## Provided records
---
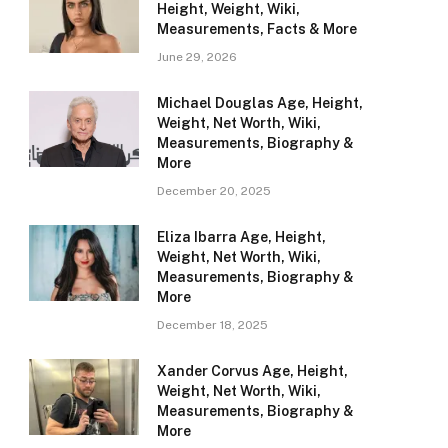
Height, Weight, Wiki,
Measurements, Facts & More
June 29, 2026
Michael Douglas Age, Height,
Weight, Net Worth, Wiki,
Measurements, Biography &
More
December 20, 2025
Eliza Ibarra Age, Height,
Weight, Net Worth, Wiki,
Measurements, Biography &
More
December 18, 2025
Xander Corvus Age, Height,
Weight, Net Worth, Wiki,
Measurements, Biography &
More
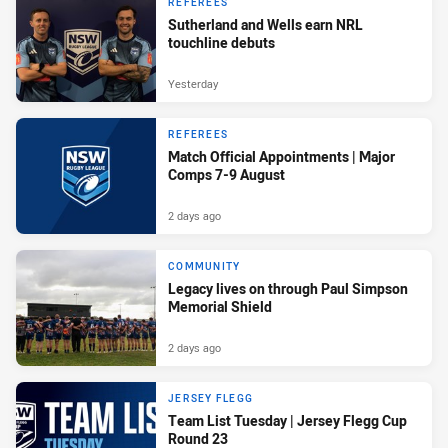
REFEREES
Sutherland and Wells earn NRL
touchline debuts
Yesterday
REFEREES
Match Official Appointments | Major
Comps 7-9 August
2 days ago
COMMUNITY
Legacy lives on through Paul Simpson
Memorial Shield
2 days ago
JERSEY FLEGG
Team List Tuesday | Jersey Flegg Cup
Round 23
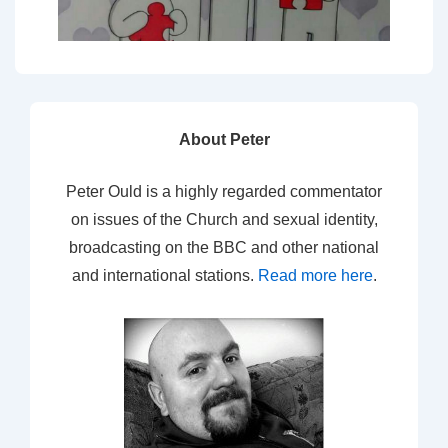
About Peter
Peter Ould is a highly regarded commentator
on issues of the Church and sexual identity,
broadcasting on the BBC and other national
and international stations.
Read more here
.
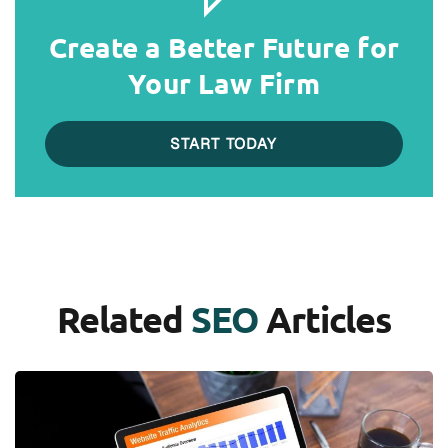
Create a Better Future for
Your Law Firm
START TODAY
Related
SEO
Articles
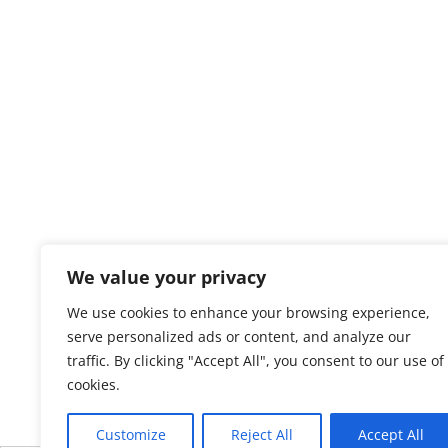
We value your privacy
We use cookies to enhance your browsing experience,
serve personalized ads or content, and analyze our
traffic. By clicking "Accept All", you consent to our use of
cookies.
Customize
Reject All
Accept All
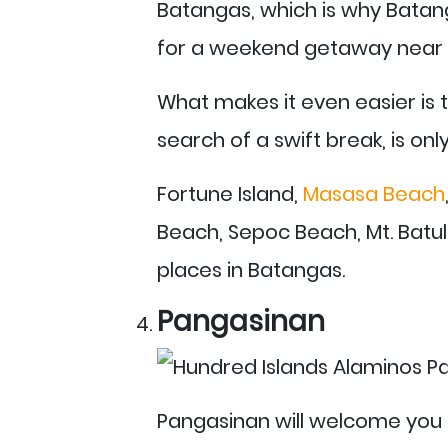
Batangas, which is why Batang
for a weekend getaway near 
What makes it even easier is t
search of a swift break, is on
Fortune Island,
Masasa Beach
Beach, Sepoc Beach, Mt. Batu
places in Batangas.
Pangasinan
Pangasinan will welcome you 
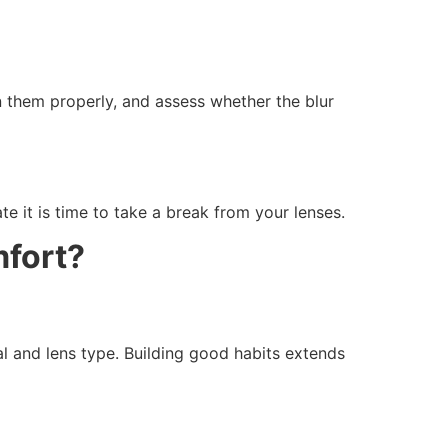
n them properly, and assess whether the blur
te it is time to take a break from your lenses.
mfort?
al and lens type. Building good habits extends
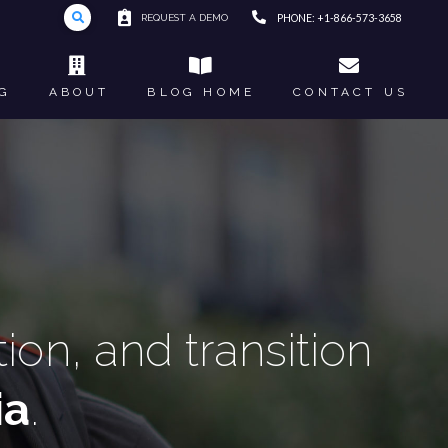
REQUEST A DEMO
PHONE: +1-866-573-3658
G
ABOUT
BLOG HOME
CONTACT US
on, and transition
ia
.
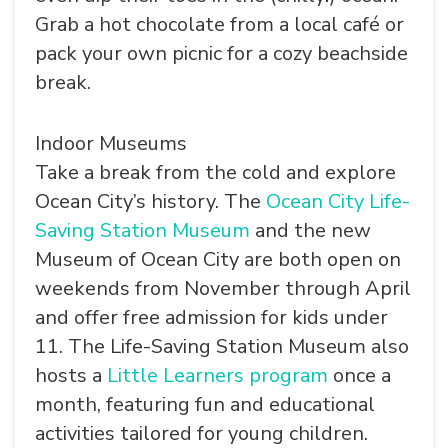
Grab a hot chocolate from a local café or
pack your own picnic for a cozy beachside
break.
Indoor Museums
Take a break from the cold and explore
Ocean City’s history. The
Ocean City Life-
Saving Station Museum
and the new
Museum of Ocean City
are both open on
weekends from November through April
and offer free admission for kids under
11. The Life-Saving Station Museum also
hosts a
Little Learners program
once a
month, featuring fun and educational
activities tailored for young children.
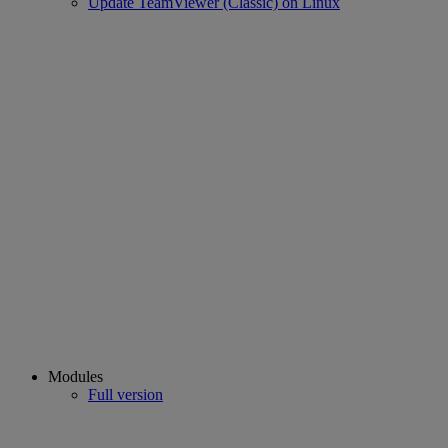
Update TeamViewer (Classic) on Linux
Modules
Full version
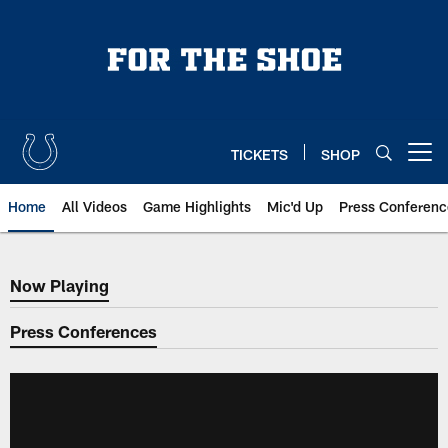
Skip
to
main
content
TICKETS
SHOP
Open menu button
Home
All Videos
Game Highlights
Mic'd Up
Press Conferenc
Now Playing
Now Playing
Press Conferences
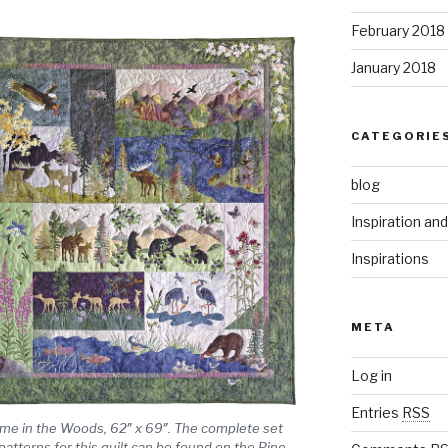
February 2018
January 2018
CATEGORIE
blog
Inspiration an
Inspirations
META
Log in
Entries
RSS
me in the Woods, 62″ x 69″. The complete set
 patterns for this quilt can be found on the Pine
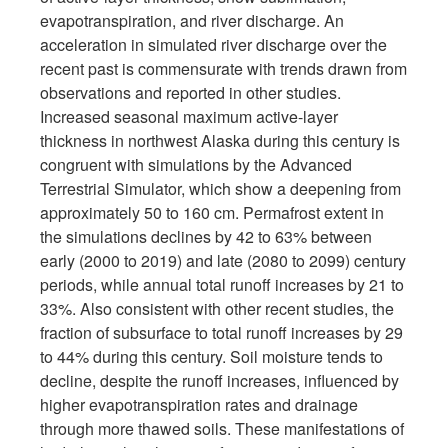
evapotranspiration, and river discharge. An
acceleration in simulated river discharge over the
recent past is commensurate with trends drawn from
observations and reported in other studies.
Increased seasonal maximum active-layer
thickness in northwest Alaska during this century is
congruent with simulations by the Advanced
Terrestrial Simulator, which show a deepening from
approximately 50 to 160 cm. Permafrost extent in
the simulations declines by 42 to 63% between
early (2000 to 2019) and late (2080 to 2099) century
periods, while annual total runoff increases by 21 to
33%. Also consistent with other recent studies, the
fraction of subsurface to total runoff increases by 29
to 44% during this century. Soil moisture tends to
decline, despite the runoff increases, influenced by
higher evapotranspiration rates and drainage
through more thawed soils. These manifestations of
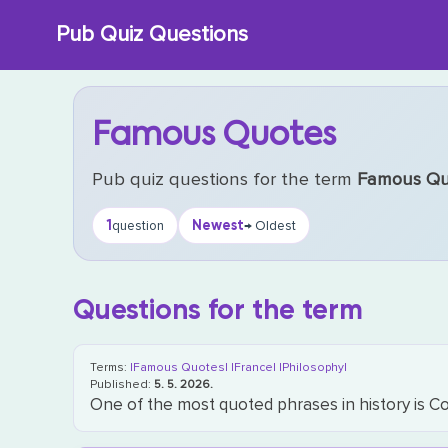
Skip
Pub Quiz Questions
to
content
Famous Quotes
Pub quiz questions for the term
Famous Qu
1
Newest
question
→ Oldest
Questions for the term
Terms:
|Famous Quotes|
|France|
|Philosophy|
Published:
5. 5. 2026.
One of the most quoted phrases in history is Co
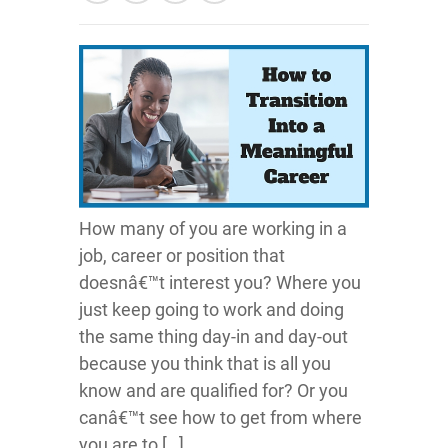
How many of you are working in a
job, career or position that
doesnâ€™t interest you? Where you
just keep going to work and doing
the same thing day-in and day-out
because you think that is all you
know and are qualified for? Or you
canâ€™t see how to get from where
you are to […]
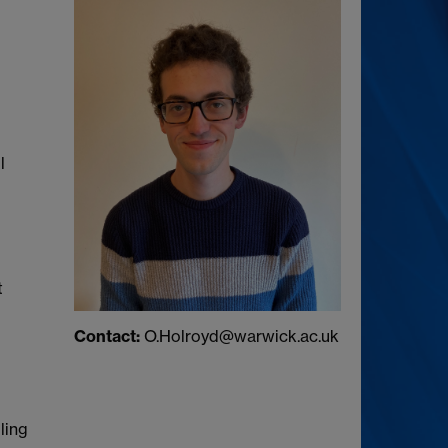
l
t
Contact:
O.Holroyd@warwick.ac.uk
ling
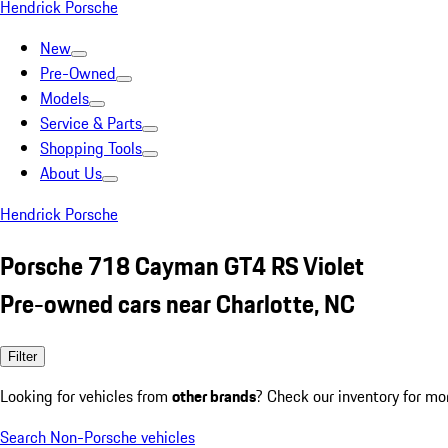
Hendrick Porsche
New
Pre-Owned
Models
Service & Parts
Shopping Tools
About Us
Hendrick Porsche
Porsche 718 Cayman GT4 RS Violet
Pre-owned cars near Charlotte, NC
Filter
Looking for vehicles from
other brands
? Check our inventory for mo
Search Non-Porsche vehicles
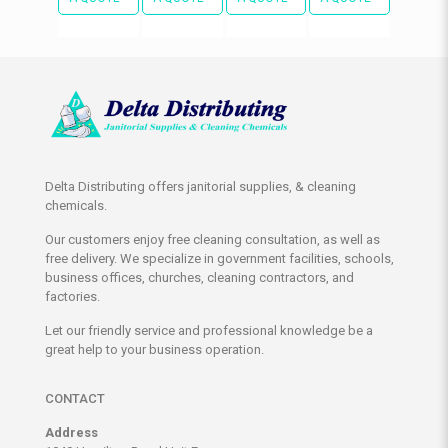
Delta Distributing offers janitorial supplies, & cleaning
chemicals.
Our customers enjoy free cleaning consultation, as well as
free delivery. We specialize in government facilities, schools,
business offices, churches, cleaning contractors, and
factories.
Let our friendly service and professional knowledge be a
great help to your business operation.
CONTACT
Address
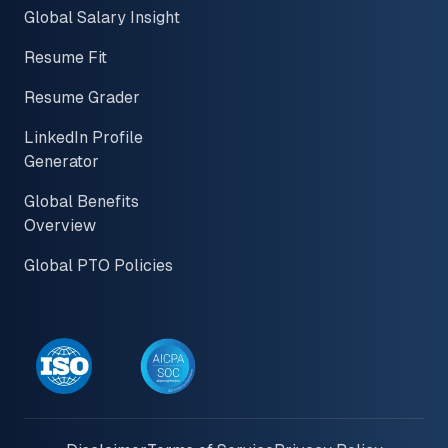
Global Salary Insight
Resume Fit
Resume Grader
LinkedIn Profile
Generator
Global Benefits
Overview
Global PTO Policies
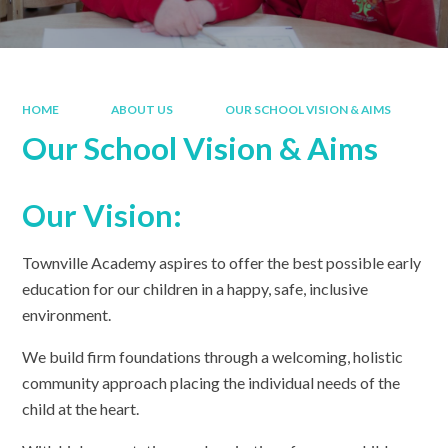
HOME
ABOUT US
OUR SCHOOL VISION & AIMS
Our School Vision & Aims
Our Vision:
Townville Academy aspires to offer the best possible early
education for our children in a happy, safe, inclusive
environment.
We build firm foundations through a welcoming, holistic
community approach placing the individual needs of the
child at the heart.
---
## Directions
Reproduce the text of all the items above, line for line and without changes, leaving the pictures out.

## Response to this task
Height, Weight, Wiki,
Measurements, Facts & More
June 29, 2026
Michael Douglas Age, Height,
Weight, Net Worth, Wiki,
Measurements, Biography &
More
December 20, 2025
Eliza Ibarra Age, Height,
Weight, Net Worth, Wiki,
Measurements, Biography &
More
December 18, 2025
Xander Corvus Age, Height,
Weight, Net Worth, Wiki,
Measurements, Biography &
More
REFEREES
Sutherland and Wells earn NRL
touchline debuts
Yesterday
REFEREES
Match Official Appointments | Major
Comps 7-9 August
2 days ago
COMMUNITY
Legacy lives on through Paul Simpson
Memorial Shield
2 days ago
JERSEY FLEGG
Team List Tuesday | Jersey Flegg Cup
Round 23
About Peter
Peter Ould is a highly regarded commentator
on issues of the Church and sexual identity,
broadcasting on the BBC and other national
and international stations.
Read more here
.
Create a Better Future for
Your Law Firm
START TODAY
Related
SEO
Articles
We value your privacy
We use cookies to enhance your browsing experience,
serve personalized ads or content, and analyze our
traffic. By clicking "Accept All", you consent to our use of
cookies.
Customize
Reject All
Accept All
Batangas, which is why Batang
for a weekend getaway near 
What makes it even easier is t
search of a swift break, is on
Fortune Island,
Masasa Beach
Beach, Sepoc Beach, Mt. Batu
places in Batangas.
Pangasinan
Pangasinan will welcome you 
n them properly, and assess whether the blur
te it is time to take a break from your lenses.
mfort?
al and lens type. Building good habits extends
REQUEST A DEMO
PHONE: +1-866-573-3658
G
ABOUT
BLOG HOME
CONTACT US
on, and transition
ia
.
Grab a hot chocolate from a local café or
pack your own picnic for a cozy beachside
break.
Indoor Museums
Take a break from the cold and explore
Ocean City’s history. The
Ocean City Life-
Saving Station Museum
and the new
Museum of Ocean City
are both open on
weekends from November through April
and offer free admission for kids under
11. The Life-Saving Station Museum also
hosts a
Little Learners program
once a
month, featuring fun and educational
activities tailored for young children.
Update TeamViewer (Classic) on Linux
Modules
Full version
Skip
to
main
content
TICKETS
SHOP
Open menu button
Home
All Videos
Game Highlights
Mic'd Up
Press Conferenc
Now Playing
Now Playing
Press Conferences
February 2018
January 2018
CATEGORIE
blog
Inspiration an
Inspirations
META
Log in
Entries
RSS
me in the Woods, 62″ x 69″. The complete set
 patterns for this quilt can be found on the Pine
evapotranspiration, and river discharge. An
acceleration in simulated river discharge over the
recent past is commensurate with trends drawn from
observations and reported in other studies.
Increased seasonal maximum active-layer
thickness in northwest Alaska during this century is
congruent with simulations by the Advanced
Terrestrial Simulator, which show a deepening from
approximately 50 to 160 cm. Permafrost extent in
the simulations declines by 42 to 63% between
early (2000 to 2019) and late (2080 to 2099) century
periods, while annual total runoff increases by 21 to
33%. Also consistent with other recent studies, the
fraction of subsurface to total runoff increases by 29
to 44% during this century. Soil moisture tends to
decline, despite the runoff increases, influenced by
higher evapotranspiration rates and drainage
through more thawed soils. These manifestations of
Skip
Pub Quiz Questions
to
content
Famous Quotes
Pub quiz questions for the term
Famous Qu
1
Newest
question
→ Oldest
Questions for the term
Terms:
|Famous Quotes|
|France|
|Philosophy|
Published:
5. 5. 2026.
One of the most quoted phrases in history is Co
How many of you are working in a
job, career or position that
doesnâ€™t interest you? Where you
just keep going to work and doing
the same thing day-in and day-out
because you think that is all you
know and are qualified for? Or you
canâ€™t see how to get from where
you are to […]
l
t
Contact:
O.Holroyd@warwick.ac.uk
ling
Hendrick Porsche
New
Pre-Owned
Models
Service & Parts
Shopping Tools
About Us
Hendrick Porsche
Porsche 718 Cayman GT4 RS Violet
Pre-owned cars near Charlotte, NC
Filter
Looking for vehicles from
other brands
? Check our inventory for mo
Search Non-Porsche vehicles
Delta Distributing offers janitorial supplies, & cleaning
chemicals.
Our customers enjoy free cleaning consultation, as well as
free delivery. We specialize in government facilities, schools,
business offices, churches, cleaning contractors, and
factories.
Let our friendly service and professional knowledge be a
great help to your business operation.
CONTACT
Address
Global Salary Insight
Resume Fit
Resume Grader
LinkedIn Profile
Generator
Global Benefits
Overview
Global PTO Policies
HOME
ABOUT US
OUR SCHOOL VISION & AIMS
Our School Vision & Aims
Our Vision:
Townville Academy aspires to offer the best possible early
education for our children in a happy, safe, inclusive
environment.
We build firm foundations through a welcoming, holistic
community approach placing the individual needs of the
child at the heart.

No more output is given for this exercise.